Here we review the influence of the then ascendant Islamic world on medical practice in the early middle ages, the founding of the first medical schools, and the fusion of contemporary medical knowledge with compassionate care in the Christian and Islamic traditions that greatly benefited sick and suffering people at the time.

 

  • The Rise and Fall of Modern Science

This outlines the rapid expansion of knowledge and understanding of disease and the human body that occurred from the 19th century onwards, and the rise of modern highly developed technological medicine.
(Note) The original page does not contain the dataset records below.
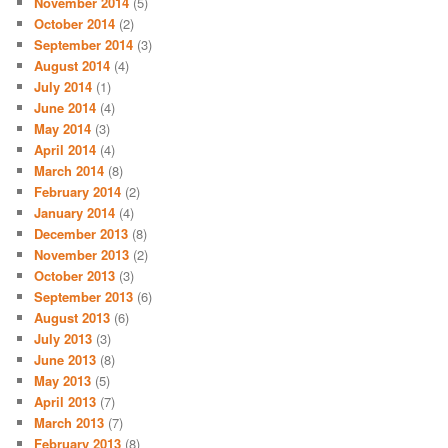
November 2014
(5)
October 2014
(2)
September 2014
(3)
August 2014
(4)
July 2014
(1)
June 2014
(4)
May 2014
(3)
April 2014
(4)
March 2014
(8)
February 2014
(2)
January 2014
(4)
December 2013
(8)
November 2013
(2)
October 2013
(3)
September 2013
(6)
August 2013
(6)
July 2013
(3)
June 2013
(8)
May 2013
(5)
April 2013
(7)
March 2013
(7)
February 2013
(8)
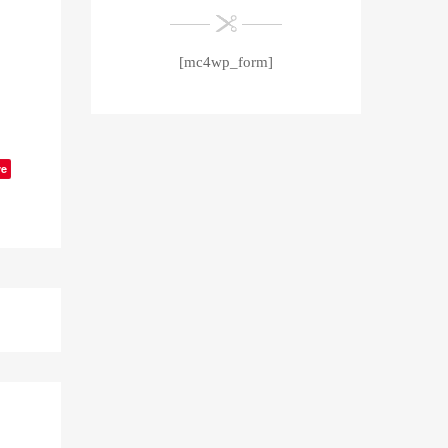
[mc4wp_form]
ve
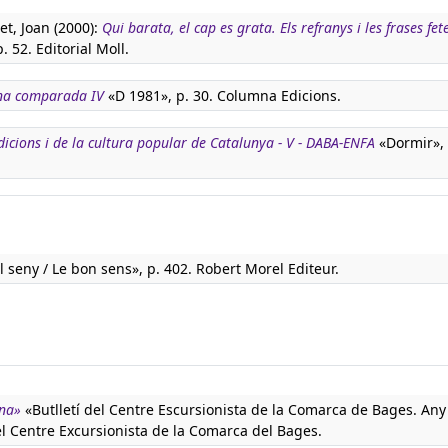
t, Joan (2000):
Qui barata, el cap es grata. Els refranys i les frases fet
. 52. Editorial Moll.
na comparada IV
«D 1981», p. 30. Columna Edicions.
adicions i de la cultura popular de Catalunya - V - DABA-ENFA
«Dormir», 
l seny / Le bon sens», p. 402. Robert Morel Editeur.
na»
«Butlletí del Centre Escursionista de la Comarca de Bages. Any 
del Centre Excursionista de la Comarca del Bages.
We also consider the emergence of complementary and alternative medicine and the problems posed by an exclusively scientific approach to sickness.

 

 

There are further lectures under the heading, Mad, Bad or Sad? – the development of modern Psychiatry.

 

  • From Demon Possession to Deinstitutionalisation

This talk traces the origins of understanding of mental illness from earliest times, to the building of institutions specifically to care for the ‘insane’ and their demise in the wake of modern drugs to control mental illness, and the challenges of community care.